══ Extrait ══
Entretien avec Lorris Chevalier

En France les pouvoirs publics sont propriétaires des monuments historiques à hauteur de 47 %. Après l’incendie de Notre-Dame, plusieurs voix se sont élevées pour dénoncer une mauvaise gestion de ces édifices. Est-ce qu’aujourd’hui l’État français manque à son devoir de conservation ?

L’État français a une longue histoire de destruction des monuments historiques, initiée en 1789. Sous l’Ancien Régime, ce sont surtout des fonds privés qui financent les édifices, comme le Palais Jacques Cœur de Bourges. Après la Révolution, l’État a récupéré des bâtiments qu’il avait gravement endommagés, désormais à sa charge. Pendant les années 70, les rénovations sont “fixistes” et plutôt de mauvaise qualité. Mais depuis quelques années les professionnels travaillent au nom d’institutions célèbres avec un travail de grande qualité.
La loi de 1907 oblige l’État à entretenir les bâtiments religieux construits avant 1905. L’État s’en mord les doigts, il y perd plus qu’il n’y gagne. D’un autre côté, si ces bâtiments appartenaient encore à l’Église, à n’en pas douter, l’institution en aurait vendu un grand nombre. Là-dessus, notre patrimoine est plutôt gagnant.
═══
══ Enregistrements fournis ══
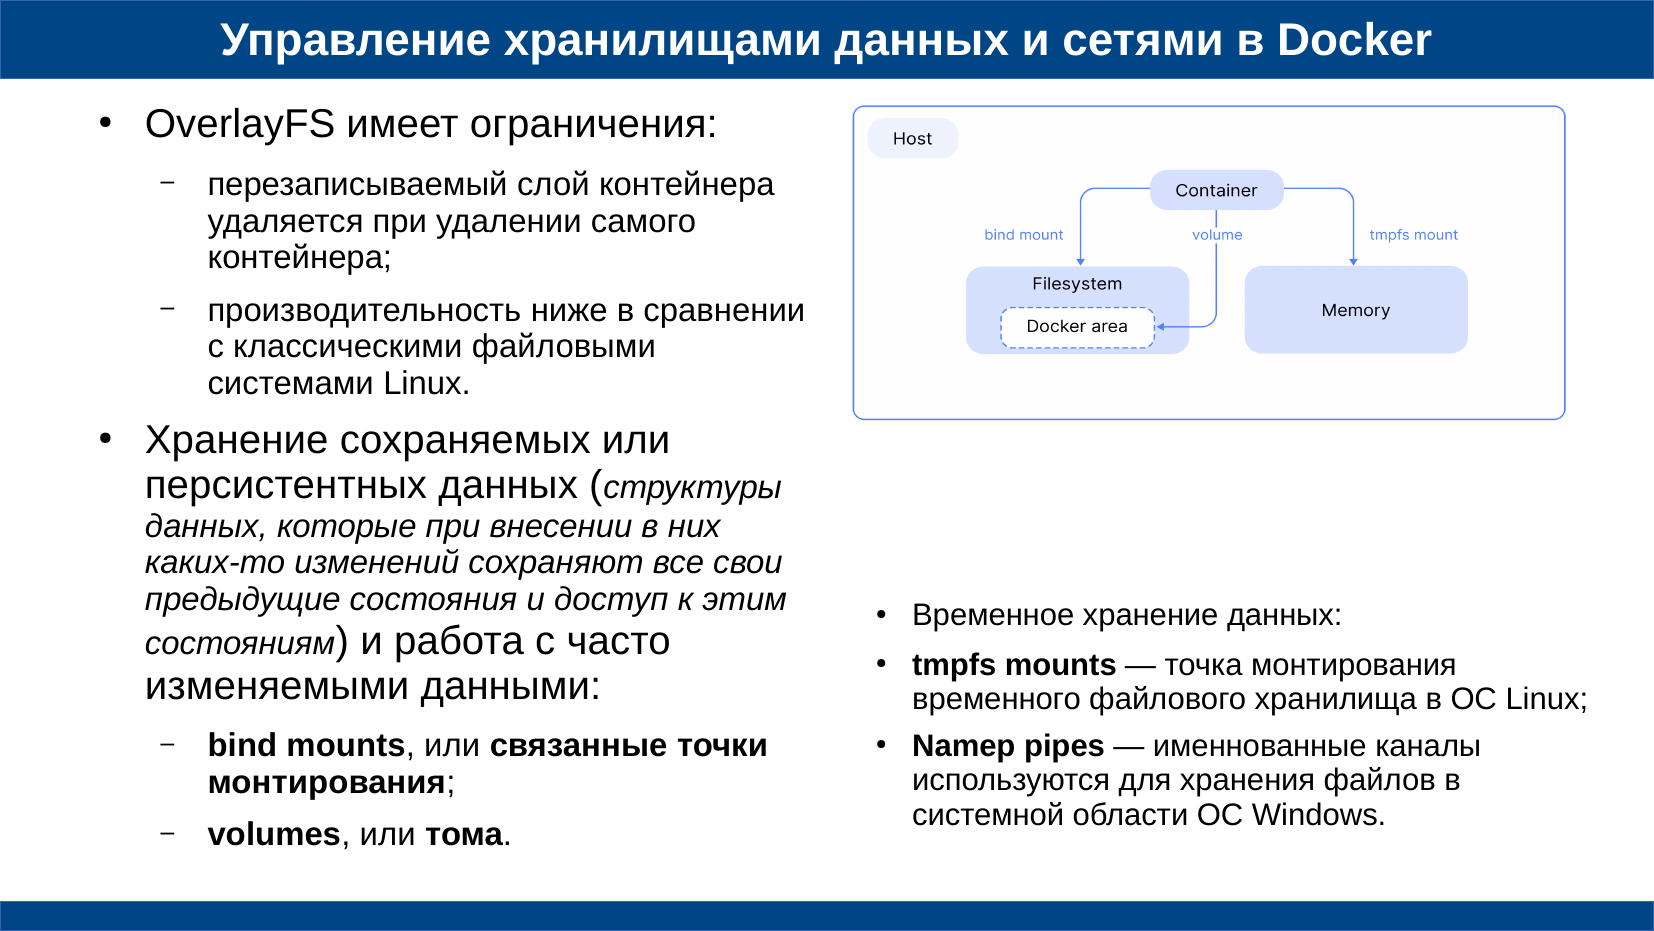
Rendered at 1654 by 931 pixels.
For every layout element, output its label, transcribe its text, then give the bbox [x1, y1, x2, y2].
═══
══ Enregistrements fournis ══
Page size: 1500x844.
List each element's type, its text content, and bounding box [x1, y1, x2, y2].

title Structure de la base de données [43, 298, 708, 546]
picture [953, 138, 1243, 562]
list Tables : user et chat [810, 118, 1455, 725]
═══
[Travail demandé]
1 > D'après l'extrait, quelle loi impose à l'État d'entretenir les bâtiments religieux construits avant 1905 ?
2 > Relevez, dans leur ordre d'apparition, toutes les années écrites en quatre chiffres dans l'extrait.

[Corrigés]
1 > La loi de 1907.

2 > 1789, 1907, 1905